Deborah Ruffins said she knew from a young age that she wanted to be a “chief” and that she wanted to be in marketing, but it wasn’t until later in her career that she found the right job fit.

After earning a degree in finance, Ruffins spent nearly 12 years in marketing and business development for Deloitte, PwC, and Accenture. In 2013, she made the switch to Big Law, working at Bingham McCutchen, Hogan Lovells, and now Perkins Coie. 

“It’s not that I dislike accountants, but I really found my place with the lawyers — I get how they think,” she said, adding that she hopes to stay in the legal industry for the rest of her career. 

While lawyers are expected to develop their own relationships with clients and bring in business, the role of marketing professionals in the legal industry has grown in recent years as the client landscape has become more competitive and as firms work to sell more services to existing clients. 

Ruffins said the legal industry has become more competitive since she joined nearly a decade ago. Since the demand for legal services isn’t growing much, law firm marketing teams have to work much harder to earn clients, she said. 

On top of that, lawyers are often risk-averse, which can cause tension with creative marketing ideas, Ruffins says. But as the years have gone on, she’s found that law firms are more willing to embrace new ideas. 

Dr. Patricia Scipio, internal audit and risk manager at Hogan Lovells

The bread and butter work of the Big Four is accounting and auditing, and those skills are especially important in law firms, which have to manage clients’ risk and help them stay legally compliant. Patricia Scipio, the former director of risk assurance at PwC, joined Hogan Lovells in 2016 as an internal auditor and risk manager. 

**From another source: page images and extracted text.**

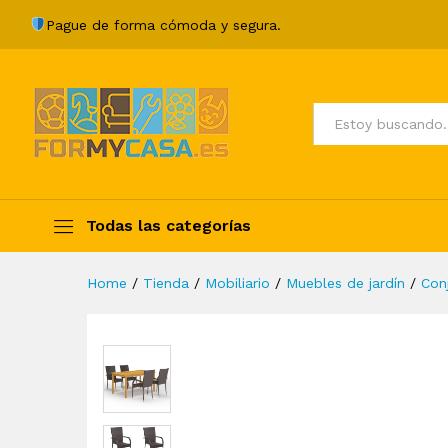
Juego de comedor para jardí
Pague de forma cómoda y segura.
Description
Specification
Valoraci
Todos
Todas las categorías
Home
/
Tienda
/
Mobiliario
/
Muebles de jardín
/
Con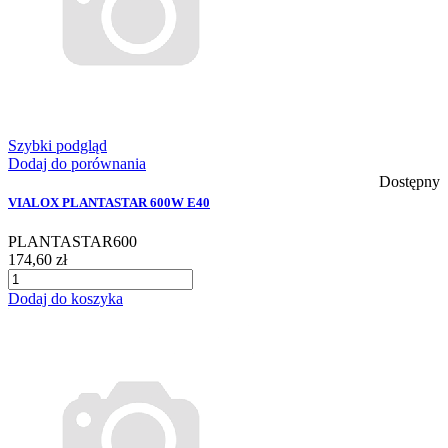
Szybki podgląd
Dodaj do porównania
Dostępny
VIALOX PLANTASTAR 600W E40
PLANTASTAR600
174,60 zł
Dodaj do koszyka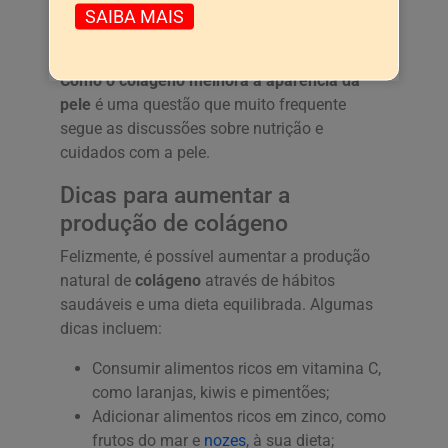
para acne
pode ter um papel benéfico ao
SAIBA MAIS
ajudar a regular a produção de gordura na
pele e promover a cicatrização de lesões.
Como o colágeno melhora a aparência da
pele
é uma questão que muito frequente
segue as discussões sobre nutrição e
cuidados com a pele.
Dicas para aumentar a
produção de colágeno
Felizmente, é possível aumentar a produção
natural de
colágeno
através de hábitos
saudáveis e uma dieta equilibrada. Algumas
dicas incluem:
Consumir alimentos ricos em vitamina C,
como laranjas, kiwis e pimentões;
Adicionar alimentos ricos em zinco, como
frutos do mar e
nozes
, à sua dieta;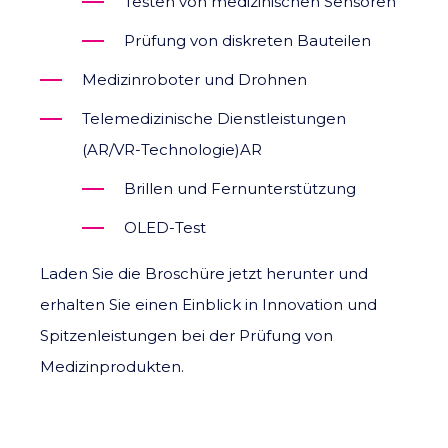
Testen von medizinischen Sensoren
Prüfung von diskreten Bauteilen
Medizinroboter und Drohnen
Telemedizinische Dienstleistungen
(AR/VR-Technologie)AR
Brillen und Fernunterstützung
OLED-Test
Laden Sie die Broschüre jetzt herunter und
erhalten Sie einen Einblick in Innovation und
Spitzenleistungen bei der Prüfung von
Medizinprodukten.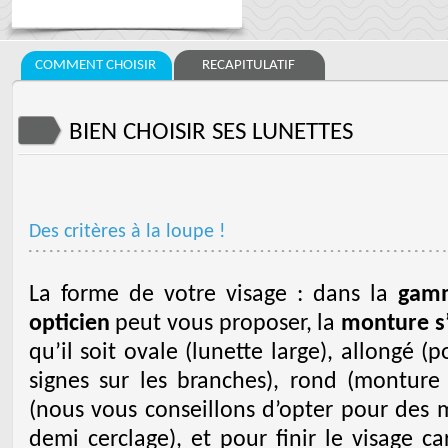
COMMENT CHOISIR
RECAPITULATIF
BIEN CHOISIR SES LUNETTES
Des critères à la loupe !
La forme de votre visage : dans la
gamm
opticien
peut vous proposer, la
monture s
qu’il soit ovale (lunette large), allongé (p
signes sur les branches), rond (monture l
(nous vous conseillons d’opter pour des 
demi cerclage), et pour finir le visage c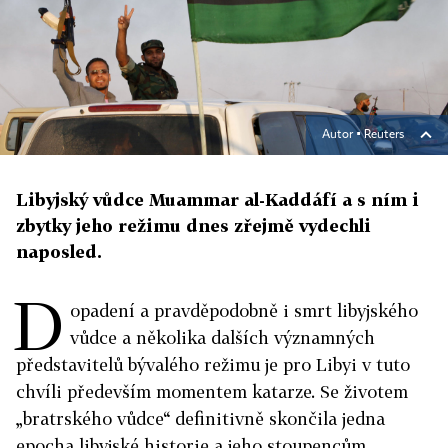
Autor ▪
Reuters
Libyjský vůdce Muammar al-Kaddáfí a s ním i
zbytky jeho režimu dnes zřejmě vydechli
naposled.
D
opadení a pravděpodobně i smrt libyjského
vůdce a několika dalších významných
představitelů bývalého režimu je pro Libyi v tuto
chvíli především momentem katarze. Se životem
„bratrského vůdce“ definitivně skončila jedna
epocha libyjské historie a jeho stoupencům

Scipio said her experience at a professional service firm made for a “seamless” transition to a big law firm, since all organizations need risk management programs. 

Law firm risk managers work with the general counsel to develop risk management policies and communicate them to lawyers at the firm and clients. 

“The advantage is understanding that the attorney, as well as the accountant, both have to build and sustain long-term client relationships,” Scipio said. At PwC, she pitched work, wrote proposals, negotiated fees, built teams, and developed subject matter expertise — technical skills that she was easily able to parlay when she started working with attorneys.